[Data for processing Boundary: Start]

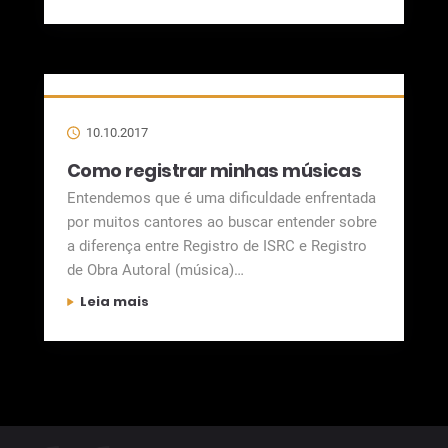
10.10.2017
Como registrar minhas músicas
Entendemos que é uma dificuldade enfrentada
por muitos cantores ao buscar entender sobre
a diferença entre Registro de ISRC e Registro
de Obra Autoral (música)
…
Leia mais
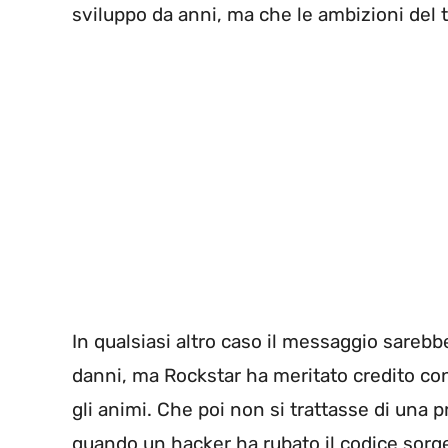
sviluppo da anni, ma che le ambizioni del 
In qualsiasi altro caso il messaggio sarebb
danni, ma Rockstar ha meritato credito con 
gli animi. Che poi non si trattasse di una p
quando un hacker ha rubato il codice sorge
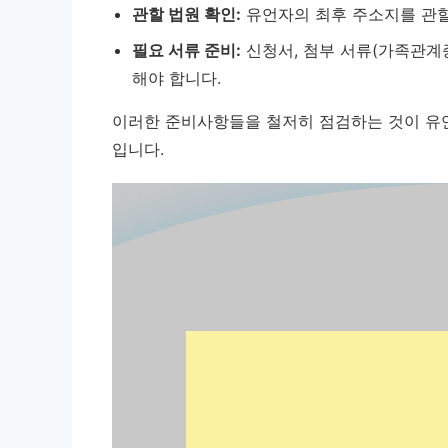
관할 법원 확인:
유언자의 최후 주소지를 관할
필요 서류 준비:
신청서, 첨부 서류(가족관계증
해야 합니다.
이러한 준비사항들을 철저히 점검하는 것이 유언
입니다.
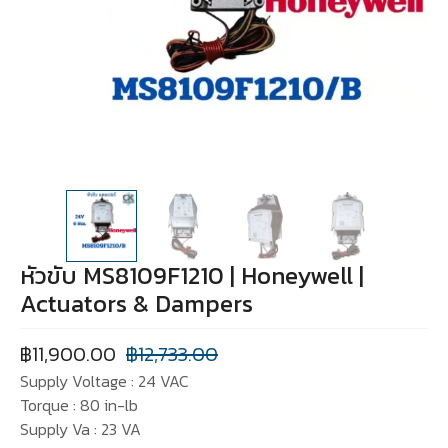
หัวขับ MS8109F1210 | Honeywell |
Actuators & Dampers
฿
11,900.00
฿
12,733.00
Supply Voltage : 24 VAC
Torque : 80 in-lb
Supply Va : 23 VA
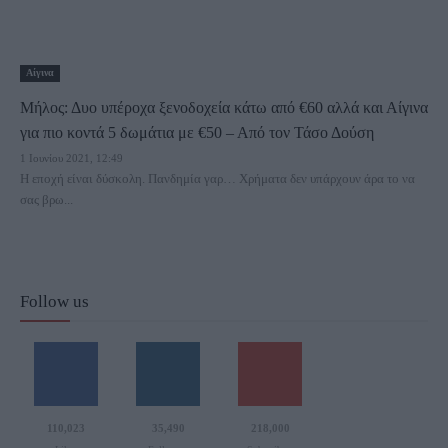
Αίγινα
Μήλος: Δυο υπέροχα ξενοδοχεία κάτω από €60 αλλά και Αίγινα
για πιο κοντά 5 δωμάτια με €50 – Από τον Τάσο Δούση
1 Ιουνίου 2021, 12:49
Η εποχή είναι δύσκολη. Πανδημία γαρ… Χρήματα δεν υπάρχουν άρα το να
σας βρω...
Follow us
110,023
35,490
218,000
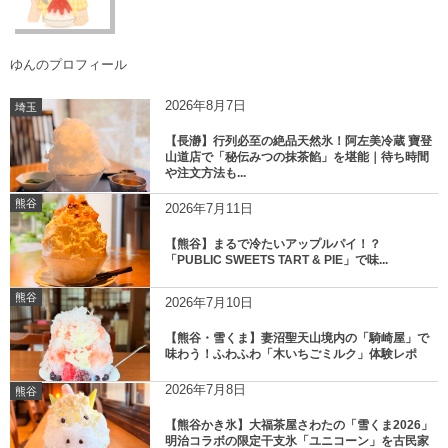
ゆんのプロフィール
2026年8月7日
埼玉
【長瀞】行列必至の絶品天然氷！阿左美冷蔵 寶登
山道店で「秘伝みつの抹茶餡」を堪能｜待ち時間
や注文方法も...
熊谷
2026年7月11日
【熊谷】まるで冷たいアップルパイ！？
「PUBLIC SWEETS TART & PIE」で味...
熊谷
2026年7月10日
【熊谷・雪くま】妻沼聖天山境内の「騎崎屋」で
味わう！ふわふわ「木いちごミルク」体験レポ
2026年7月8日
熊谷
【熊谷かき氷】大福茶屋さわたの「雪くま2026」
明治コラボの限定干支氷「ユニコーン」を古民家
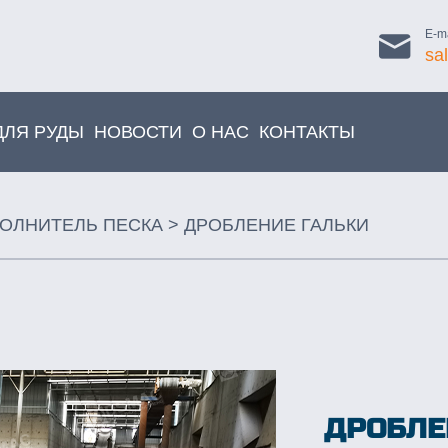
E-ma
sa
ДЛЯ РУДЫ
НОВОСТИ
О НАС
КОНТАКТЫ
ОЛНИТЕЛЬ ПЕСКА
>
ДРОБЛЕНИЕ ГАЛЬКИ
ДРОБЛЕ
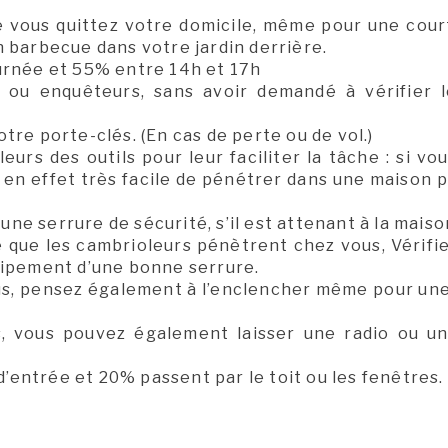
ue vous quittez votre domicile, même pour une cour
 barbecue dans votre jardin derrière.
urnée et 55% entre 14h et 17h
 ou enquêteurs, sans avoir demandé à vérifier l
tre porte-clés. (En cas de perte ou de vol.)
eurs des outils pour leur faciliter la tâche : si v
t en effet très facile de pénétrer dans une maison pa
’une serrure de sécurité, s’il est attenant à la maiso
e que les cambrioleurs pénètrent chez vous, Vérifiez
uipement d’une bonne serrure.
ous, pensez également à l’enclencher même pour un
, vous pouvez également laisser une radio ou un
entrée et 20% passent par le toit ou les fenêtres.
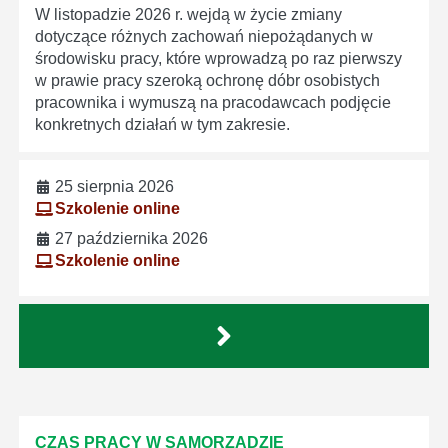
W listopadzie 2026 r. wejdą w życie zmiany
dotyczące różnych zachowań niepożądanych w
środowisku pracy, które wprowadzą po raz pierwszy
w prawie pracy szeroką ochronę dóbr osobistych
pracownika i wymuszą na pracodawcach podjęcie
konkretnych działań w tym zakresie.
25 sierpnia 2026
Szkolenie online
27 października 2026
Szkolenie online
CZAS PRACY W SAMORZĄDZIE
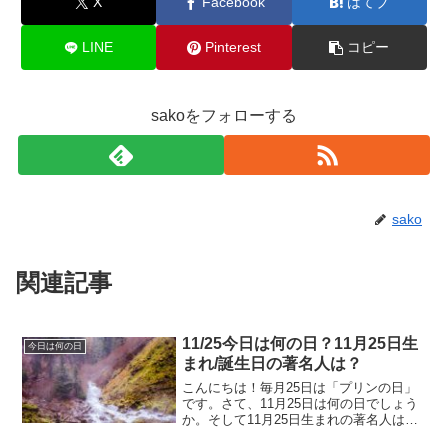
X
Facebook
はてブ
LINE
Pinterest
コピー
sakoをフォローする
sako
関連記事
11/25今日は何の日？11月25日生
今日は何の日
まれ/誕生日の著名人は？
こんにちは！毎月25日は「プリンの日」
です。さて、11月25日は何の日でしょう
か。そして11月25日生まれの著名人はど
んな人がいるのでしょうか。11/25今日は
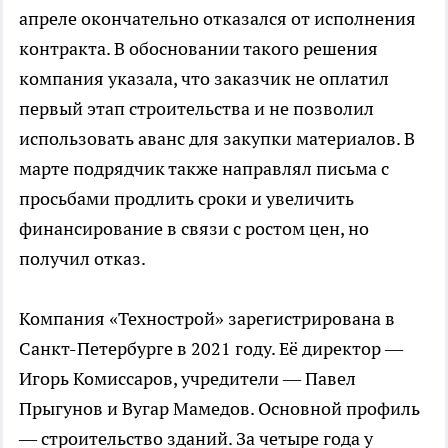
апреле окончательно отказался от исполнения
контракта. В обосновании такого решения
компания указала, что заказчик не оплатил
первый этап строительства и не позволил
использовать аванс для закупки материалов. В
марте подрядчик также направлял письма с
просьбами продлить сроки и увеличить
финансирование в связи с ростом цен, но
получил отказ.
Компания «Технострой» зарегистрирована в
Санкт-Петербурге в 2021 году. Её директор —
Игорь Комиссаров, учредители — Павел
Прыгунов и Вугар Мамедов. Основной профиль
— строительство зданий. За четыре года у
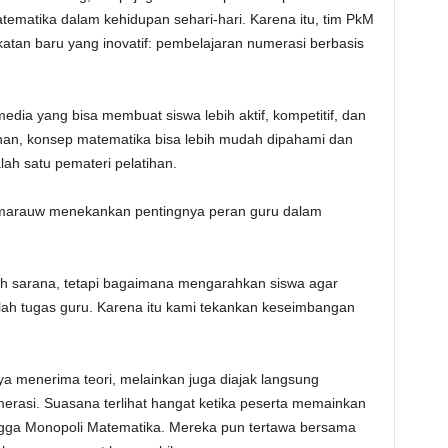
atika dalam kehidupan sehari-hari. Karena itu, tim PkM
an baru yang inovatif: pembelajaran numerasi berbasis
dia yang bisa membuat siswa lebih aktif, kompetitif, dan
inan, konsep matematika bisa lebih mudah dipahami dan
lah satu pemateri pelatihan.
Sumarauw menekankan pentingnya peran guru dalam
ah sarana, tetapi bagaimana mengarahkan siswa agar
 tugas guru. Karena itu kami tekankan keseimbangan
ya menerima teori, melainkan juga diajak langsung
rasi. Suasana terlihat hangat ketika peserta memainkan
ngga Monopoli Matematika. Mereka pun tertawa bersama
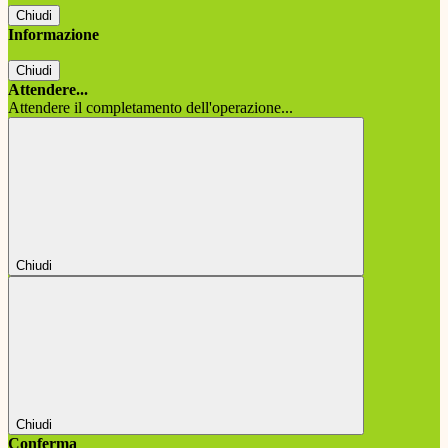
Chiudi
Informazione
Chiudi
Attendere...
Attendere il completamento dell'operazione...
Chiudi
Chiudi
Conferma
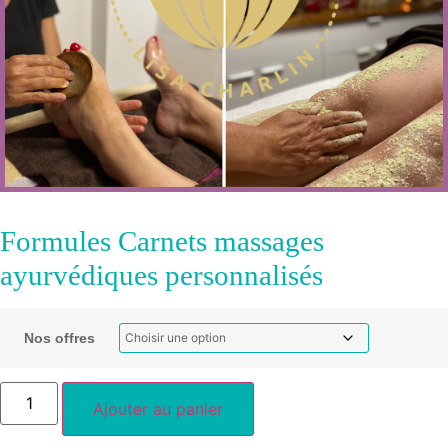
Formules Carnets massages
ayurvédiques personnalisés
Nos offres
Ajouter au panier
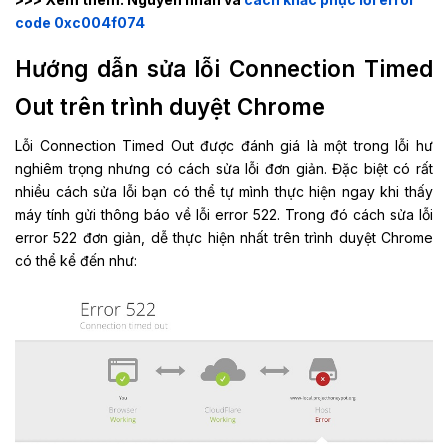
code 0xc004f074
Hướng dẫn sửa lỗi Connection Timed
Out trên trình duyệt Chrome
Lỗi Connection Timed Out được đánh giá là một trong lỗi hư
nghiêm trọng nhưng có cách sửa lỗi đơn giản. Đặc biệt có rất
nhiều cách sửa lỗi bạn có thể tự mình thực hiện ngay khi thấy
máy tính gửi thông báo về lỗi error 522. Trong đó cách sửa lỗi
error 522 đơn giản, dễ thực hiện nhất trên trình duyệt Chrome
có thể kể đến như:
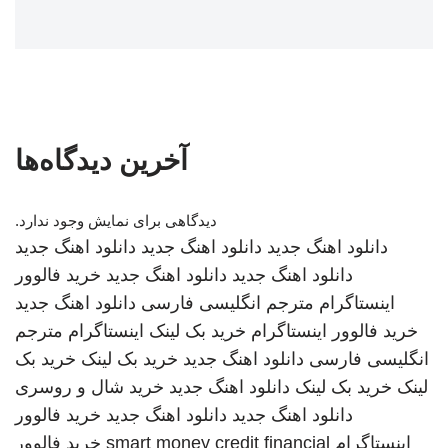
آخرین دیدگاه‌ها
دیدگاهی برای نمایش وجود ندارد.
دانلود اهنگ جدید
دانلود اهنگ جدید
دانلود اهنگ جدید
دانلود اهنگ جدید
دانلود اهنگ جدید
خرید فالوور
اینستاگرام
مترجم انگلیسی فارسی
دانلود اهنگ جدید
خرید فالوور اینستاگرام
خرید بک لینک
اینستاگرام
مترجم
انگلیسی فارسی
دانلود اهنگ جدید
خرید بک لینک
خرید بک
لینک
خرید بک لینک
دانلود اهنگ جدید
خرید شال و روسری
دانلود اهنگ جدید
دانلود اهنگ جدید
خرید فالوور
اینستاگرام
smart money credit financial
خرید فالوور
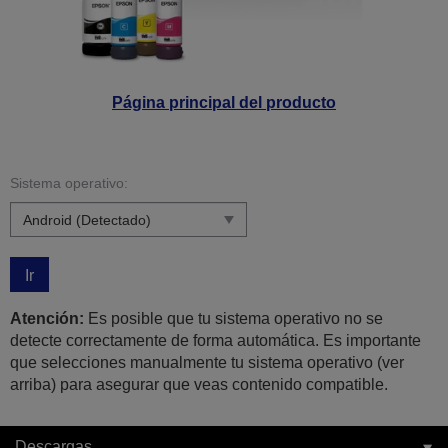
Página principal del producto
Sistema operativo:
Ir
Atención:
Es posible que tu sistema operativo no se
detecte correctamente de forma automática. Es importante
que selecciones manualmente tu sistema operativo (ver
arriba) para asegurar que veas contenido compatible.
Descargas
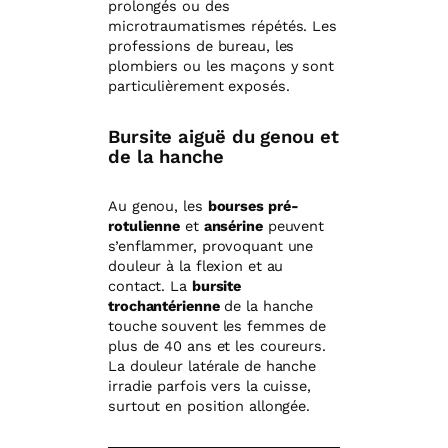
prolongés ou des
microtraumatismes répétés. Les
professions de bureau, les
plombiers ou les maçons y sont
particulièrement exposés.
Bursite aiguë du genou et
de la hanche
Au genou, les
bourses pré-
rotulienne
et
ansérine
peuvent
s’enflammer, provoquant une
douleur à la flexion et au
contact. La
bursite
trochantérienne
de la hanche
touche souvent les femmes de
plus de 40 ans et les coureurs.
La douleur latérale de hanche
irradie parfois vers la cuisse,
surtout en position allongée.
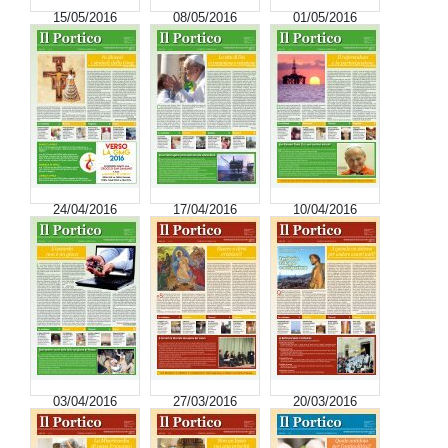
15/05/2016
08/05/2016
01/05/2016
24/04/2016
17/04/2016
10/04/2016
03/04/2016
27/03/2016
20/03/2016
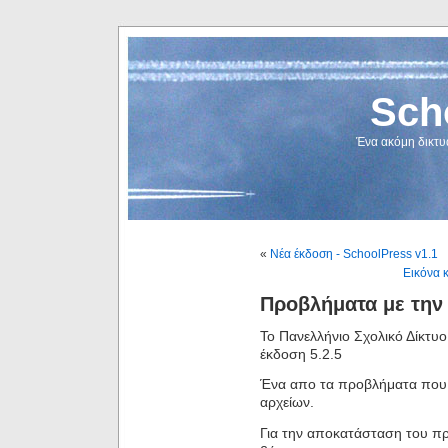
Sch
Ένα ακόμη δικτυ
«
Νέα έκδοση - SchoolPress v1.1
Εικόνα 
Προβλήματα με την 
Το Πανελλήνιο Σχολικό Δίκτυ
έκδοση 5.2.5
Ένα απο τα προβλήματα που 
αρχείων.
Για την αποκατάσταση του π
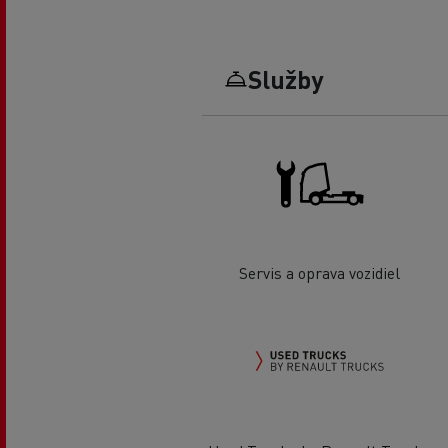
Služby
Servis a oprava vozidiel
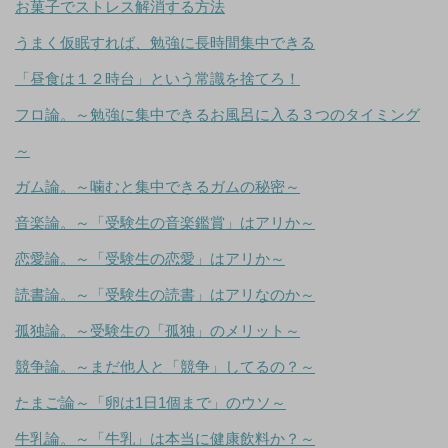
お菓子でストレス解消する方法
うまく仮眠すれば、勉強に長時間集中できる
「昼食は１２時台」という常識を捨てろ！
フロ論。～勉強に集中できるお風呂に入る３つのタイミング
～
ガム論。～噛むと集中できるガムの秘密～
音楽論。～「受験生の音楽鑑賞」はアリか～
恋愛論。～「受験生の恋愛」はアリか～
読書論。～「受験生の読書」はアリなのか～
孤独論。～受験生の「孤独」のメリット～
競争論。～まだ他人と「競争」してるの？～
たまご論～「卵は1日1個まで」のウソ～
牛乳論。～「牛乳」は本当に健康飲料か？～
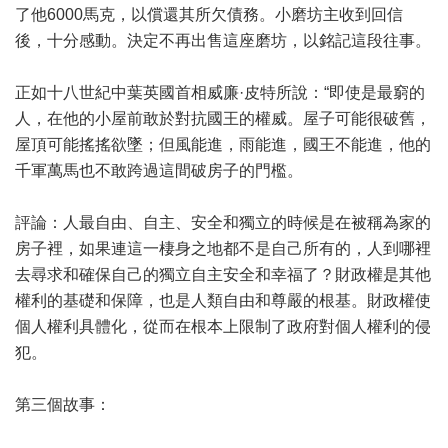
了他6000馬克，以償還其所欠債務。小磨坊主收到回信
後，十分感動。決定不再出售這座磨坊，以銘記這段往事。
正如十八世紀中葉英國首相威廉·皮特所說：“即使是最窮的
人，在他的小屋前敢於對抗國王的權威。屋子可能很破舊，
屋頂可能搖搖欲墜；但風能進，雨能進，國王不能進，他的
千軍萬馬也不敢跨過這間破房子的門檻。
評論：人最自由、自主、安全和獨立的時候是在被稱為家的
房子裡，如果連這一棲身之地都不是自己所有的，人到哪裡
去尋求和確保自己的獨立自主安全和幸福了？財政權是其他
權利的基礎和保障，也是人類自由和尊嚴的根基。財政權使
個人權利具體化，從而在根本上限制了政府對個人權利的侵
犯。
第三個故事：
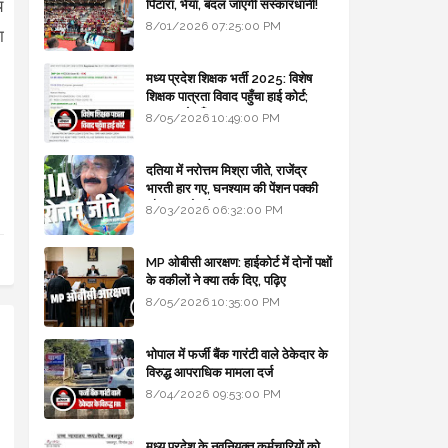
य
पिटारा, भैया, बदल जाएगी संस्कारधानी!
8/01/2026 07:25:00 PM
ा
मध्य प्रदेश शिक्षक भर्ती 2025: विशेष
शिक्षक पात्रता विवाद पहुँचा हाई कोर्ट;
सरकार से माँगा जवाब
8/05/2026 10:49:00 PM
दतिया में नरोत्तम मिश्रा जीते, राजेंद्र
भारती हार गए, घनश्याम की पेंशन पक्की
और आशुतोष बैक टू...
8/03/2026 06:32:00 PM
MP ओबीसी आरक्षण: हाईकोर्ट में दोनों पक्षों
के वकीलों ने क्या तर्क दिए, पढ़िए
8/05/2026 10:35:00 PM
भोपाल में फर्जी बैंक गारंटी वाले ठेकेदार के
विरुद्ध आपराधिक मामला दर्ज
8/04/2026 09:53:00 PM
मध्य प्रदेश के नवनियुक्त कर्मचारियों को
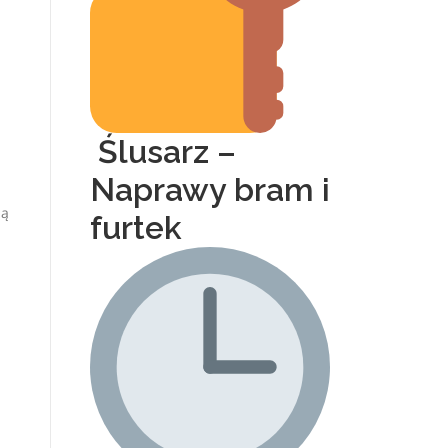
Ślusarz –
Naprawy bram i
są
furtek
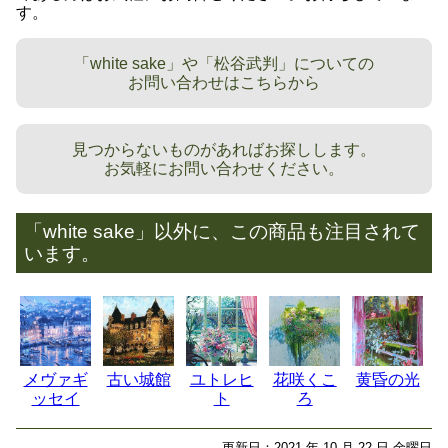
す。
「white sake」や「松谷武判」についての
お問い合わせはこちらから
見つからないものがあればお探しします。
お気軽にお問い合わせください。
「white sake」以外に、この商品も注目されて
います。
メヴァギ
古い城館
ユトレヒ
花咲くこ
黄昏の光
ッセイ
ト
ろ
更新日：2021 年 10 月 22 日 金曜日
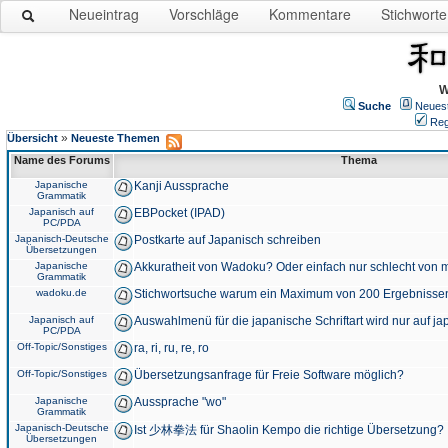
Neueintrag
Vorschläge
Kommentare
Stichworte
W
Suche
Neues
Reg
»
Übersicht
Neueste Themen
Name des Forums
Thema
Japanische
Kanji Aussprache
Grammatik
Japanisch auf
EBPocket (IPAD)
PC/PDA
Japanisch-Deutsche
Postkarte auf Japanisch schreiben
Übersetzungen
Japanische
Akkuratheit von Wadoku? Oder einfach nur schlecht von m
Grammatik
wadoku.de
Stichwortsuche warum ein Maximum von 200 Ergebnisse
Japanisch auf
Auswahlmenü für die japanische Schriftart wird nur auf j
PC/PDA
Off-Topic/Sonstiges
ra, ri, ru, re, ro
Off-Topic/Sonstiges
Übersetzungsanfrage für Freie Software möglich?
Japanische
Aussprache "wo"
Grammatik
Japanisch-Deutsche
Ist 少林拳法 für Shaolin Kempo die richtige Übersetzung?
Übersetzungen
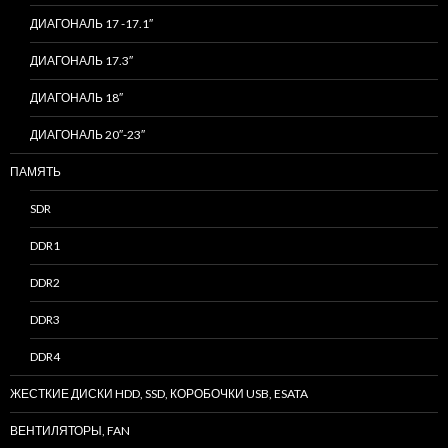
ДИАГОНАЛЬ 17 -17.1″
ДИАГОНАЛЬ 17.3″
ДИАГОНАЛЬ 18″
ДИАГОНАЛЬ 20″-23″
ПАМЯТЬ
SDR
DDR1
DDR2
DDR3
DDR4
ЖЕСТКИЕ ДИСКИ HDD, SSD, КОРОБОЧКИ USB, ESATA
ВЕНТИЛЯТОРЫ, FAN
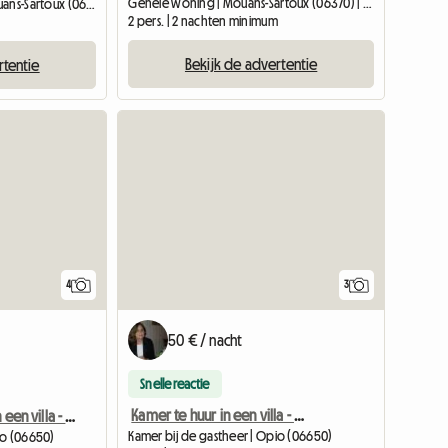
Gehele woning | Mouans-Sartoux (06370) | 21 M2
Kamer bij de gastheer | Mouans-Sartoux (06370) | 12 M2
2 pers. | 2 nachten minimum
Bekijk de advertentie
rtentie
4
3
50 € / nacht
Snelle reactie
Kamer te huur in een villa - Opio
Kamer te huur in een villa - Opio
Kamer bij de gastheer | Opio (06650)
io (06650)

[Data for processing Boundary: End]

_What the task asks:_ Word for word, repeat only the lines from the line containing "ДИАГОНАЛЬ 17.3″" through the end of the data, without any pictures.

_Task response:_
ДИАГОНАЛЬ 17.3″
ДИАГОНАЛЬ 18″
ДИАГОНАЛЬ 20″-23″
ПАМЯТЬ
SDR
DDR1
DDR2
DDR3
DDR4
ЖЕСТКИЕ ДИСКИ HDD, SSD, КОРОБОЧКИ USB, ESATA
ВЕНТИЛЯТОРЫ, FAN
Gehele woning | Mouans-Sartoux (06370) | 21 M2
Kamer bij de gastheer | Mouans-Sartoux (06370) | 12 M2
2 pers. | 2 nachten minimum
Bekijk de advertentie
rtentie
4
3
50 € / nacht
Snelle reactie
Kamer te huur in een villa - Opio
Kamer te huur in een villa - Opio
Kamer bij de gastheer | Opio (06650)
io (06650)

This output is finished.